Start SOURCE
Swiss products and services enjoy an excellent reputation both domestically and abroad, which is why Swiss indications of source are being used with increasing popularity. Unfortunately, they are also being used more frequently by free riders too. The new 'Swissness' legislation therefore strengthens protection for the 'Made in Switzerland' designation and the Swiss cross. It helps prevent and curb their misuse, so that the value of the 'Swiss' brand can be preserved in the long term. The "Swissness" legislation came into force on 1 January 2017.

  

The economic value of Swiss products and services is substantial. In a world that is becoming increasingly globalised, they are renowned for their exceptional reputation both at home and abroad.  Swiss products and services are associated with exclusivity, tradition and quality, with their good reputation inspiring confidence in the product or service in question and ultimately influencing the consumer's buying decision. It also presents a clear competitive advantage for manufacturers and service providers, who can position products and services linked with Switzerland in a higher price segment.
End SOURCE
### WRITTEN INSTRUCTION A
According to the Swissness text, why does the new legislation strengthen protection for the 'Made in Switzerland' designation and the Swiss cross? Answer in one to three sentences.
### WRITTEN INSTRUCTION B
Copy verbatim the part of the Swissness text that opens with the words containing "The economic value" and closes with "higher price segment.".
The listing has no connection to the Swissness text and plays no part in this work.
Start DATASET ROWS
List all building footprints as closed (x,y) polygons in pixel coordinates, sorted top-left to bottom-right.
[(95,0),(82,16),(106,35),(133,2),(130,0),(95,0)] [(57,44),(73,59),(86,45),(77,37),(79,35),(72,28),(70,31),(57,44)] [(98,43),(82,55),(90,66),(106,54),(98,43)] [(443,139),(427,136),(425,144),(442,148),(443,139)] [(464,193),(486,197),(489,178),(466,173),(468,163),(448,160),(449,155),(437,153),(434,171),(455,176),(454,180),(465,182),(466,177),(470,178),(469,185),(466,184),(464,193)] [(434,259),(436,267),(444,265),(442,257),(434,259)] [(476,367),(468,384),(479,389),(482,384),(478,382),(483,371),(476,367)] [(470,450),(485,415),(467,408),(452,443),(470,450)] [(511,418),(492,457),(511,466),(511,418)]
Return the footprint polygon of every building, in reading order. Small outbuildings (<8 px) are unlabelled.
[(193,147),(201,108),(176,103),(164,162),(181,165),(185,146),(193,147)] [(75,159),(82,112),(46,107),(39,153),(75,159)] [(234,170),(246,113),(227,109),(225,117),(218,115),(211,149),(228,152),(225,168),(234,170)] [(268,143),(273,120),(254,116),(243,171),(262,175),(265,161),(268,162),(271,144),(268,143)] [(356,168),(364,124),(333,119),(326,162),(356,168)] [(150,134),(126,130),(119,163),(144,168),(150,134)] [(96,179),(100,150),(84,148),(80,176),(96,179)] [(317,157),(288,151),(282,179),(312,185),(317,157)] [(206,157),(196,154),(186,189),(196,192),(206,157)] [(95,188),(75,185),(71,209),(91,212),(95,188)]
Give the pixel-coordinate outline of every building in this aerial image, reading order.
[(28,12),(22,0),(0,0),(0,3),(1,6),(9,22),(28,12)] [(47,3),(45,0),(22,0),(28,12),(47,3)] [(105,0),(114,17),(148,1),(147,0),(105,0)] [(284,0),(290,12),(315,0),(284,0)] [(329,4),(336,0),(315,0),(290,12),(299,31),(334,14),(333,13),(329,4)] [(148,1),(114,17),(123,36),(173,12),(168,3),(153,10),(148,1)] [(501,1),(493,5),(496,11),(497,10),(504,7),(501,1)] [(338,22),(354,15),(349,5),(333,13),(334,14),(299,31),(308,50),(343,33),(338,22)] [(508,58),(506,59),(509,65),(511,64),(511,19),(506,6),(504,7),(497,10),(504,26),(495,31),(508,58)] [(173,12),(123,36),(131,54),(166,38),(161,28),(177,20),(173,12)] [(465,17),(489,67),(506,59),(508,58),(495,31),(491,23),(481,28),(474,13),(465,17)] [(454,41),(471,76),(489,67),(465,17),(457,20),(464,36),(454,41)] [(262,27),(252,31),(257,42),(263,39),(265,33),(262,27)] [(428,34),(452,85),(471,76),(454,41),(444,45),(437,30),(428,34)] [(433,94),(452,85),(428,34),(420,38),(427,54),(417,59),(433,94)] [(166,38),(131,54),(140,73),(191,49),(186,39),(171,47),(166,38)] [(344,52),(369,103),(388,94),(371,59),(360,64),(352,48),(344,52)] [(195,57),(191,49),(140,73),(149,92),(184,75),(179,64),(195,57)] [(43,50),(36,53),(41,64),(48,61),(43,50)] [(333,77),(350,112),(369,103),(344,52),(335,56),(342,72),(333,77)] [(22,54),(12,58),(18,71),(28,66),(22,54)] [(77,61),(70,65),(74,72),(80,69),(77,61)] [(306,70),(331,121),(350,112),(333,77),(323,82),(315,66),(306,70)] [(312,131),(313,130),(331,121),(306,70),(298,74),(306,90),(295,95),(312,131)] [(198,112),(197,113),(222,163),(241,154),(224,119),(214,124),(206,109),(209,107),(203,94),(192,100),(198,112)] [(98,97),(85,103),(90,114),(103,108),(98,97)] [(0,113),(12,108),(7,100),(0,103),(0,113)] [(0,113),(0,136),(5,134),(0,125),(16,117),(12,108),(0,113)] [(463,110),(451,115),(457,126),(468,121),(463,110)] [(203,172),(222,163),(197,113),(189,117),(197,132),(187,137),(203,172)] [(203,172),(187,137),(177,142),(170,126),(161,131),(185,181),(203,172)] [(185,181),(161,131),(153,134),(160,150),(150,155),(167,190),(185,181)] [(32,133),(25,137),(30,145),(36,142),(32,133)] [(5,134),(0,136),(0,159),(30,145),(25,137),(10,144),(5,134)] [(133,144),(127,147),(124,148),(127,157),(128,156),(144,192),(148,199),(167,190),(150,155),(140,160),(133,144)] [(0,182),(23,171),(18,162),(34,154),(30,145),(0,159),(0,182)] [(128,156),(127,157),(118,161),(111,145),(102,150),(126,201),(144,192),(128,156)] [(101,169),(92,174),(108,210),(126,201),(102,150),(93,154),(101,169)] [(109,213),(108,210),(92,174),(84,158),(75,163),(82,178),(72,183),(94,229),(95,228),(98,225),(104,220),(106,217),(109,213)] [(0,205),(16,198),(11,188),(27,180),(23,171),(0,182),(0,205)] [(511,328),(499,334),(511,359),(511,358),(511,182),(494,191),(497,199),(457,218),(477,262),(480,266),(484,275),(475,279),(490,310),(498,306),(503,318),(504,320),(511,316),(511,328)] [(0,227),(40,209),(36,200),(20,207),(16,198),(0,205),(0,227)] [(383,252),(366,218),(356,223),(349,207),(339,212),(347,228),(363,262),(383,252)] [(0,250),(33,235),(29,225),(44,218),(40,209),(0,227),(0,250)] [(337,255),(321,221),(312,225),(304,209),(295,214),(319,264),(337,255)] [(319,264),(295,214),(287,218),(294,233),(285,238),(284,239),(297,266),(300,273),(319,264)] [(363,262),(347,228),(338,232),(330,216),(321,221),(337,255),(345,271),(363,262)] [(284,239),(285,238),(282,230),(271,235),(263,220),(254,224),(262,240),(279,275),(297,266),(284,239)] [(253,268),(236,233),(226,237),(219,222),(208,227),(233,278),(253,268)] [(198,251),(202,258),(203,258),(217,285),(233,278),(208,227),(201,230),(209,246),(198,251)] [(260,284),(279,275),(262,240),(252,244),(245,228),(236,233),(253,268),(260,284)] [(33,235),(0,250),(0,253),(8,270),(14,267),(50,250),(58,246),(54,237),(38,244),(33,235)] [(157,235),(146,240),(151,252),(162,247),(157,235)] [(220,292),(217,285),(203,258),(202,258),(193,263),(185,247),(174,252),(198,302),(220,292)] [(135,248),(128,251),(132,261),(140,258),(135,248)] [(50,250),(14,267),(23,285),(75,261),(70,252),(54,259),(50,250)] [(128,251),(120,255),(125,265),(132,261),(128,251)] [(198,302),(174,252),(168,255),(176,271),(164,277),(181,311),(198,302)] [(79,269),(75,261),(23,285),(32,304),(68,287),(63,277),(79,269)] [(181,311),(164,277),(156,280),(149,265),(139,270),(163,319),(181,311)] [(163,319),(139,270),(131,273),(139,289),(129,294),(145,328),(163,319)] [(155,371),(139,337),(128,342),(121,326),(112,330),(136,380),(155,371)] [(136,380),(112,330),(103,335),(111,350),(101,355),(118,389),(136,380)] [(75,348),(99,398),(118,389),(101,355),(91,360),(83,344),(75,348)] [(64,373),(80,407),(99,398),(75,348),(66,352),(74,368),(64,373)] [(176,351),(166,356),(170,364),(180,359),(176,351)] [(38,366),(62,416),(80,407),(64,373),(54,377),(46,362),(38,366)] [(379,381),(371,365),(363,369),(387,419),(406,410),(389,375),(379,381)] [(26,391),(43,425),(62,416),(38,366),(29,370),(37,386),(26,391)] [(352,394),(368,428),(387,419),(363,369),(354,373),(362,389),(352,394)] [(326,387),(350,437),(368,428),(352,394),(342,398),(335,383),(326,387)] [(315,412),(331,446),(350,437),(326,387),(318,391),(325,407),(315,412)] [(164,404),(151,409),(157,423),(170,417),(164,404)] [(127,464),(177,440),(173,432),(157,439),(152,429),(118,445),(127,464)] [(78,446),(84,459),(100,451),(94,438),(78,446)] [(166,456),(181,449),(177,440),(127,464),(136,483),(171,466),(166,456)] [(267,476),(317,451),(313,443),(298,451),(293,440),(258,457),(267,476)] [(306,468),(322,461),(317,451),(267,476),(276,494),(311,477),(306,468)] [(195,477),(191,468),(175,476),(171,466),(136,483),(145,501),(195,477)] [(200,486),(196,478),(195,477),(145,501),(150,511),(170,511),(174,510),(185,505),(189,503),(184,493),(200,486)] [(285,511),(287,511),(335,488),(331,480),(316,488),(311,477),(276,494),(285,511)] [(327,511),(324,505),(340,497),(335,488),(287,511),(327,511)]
End DATASET ROWS
### COMPLETE RESPONSE A
Because Swiss products and services have an excellent reputation, Swiss indications of source are increasingly popular, but free riders are also using them more and more often. The legislation therefore strengthens protection to prevent and curb such misuse, so that the value of the 'Swiss' brand can be preserved in the long term.

### COMPLETE RESPONSE B
The economic value of Swiss products and services is substantial. In a world that is becoming increasingly globalised, they are renowned for their exceptional reputation both at home and abroad.  Swiss products and services are associated with exclusivity, tradition and quality, with their good reputation inspiring confidence in the product or service in question and ultimately influencing the consumer's buying decision. It also presents a clear competitive advantage for manufacturers and service providers, who can position products and services linked with Switzerland in a higher price segment.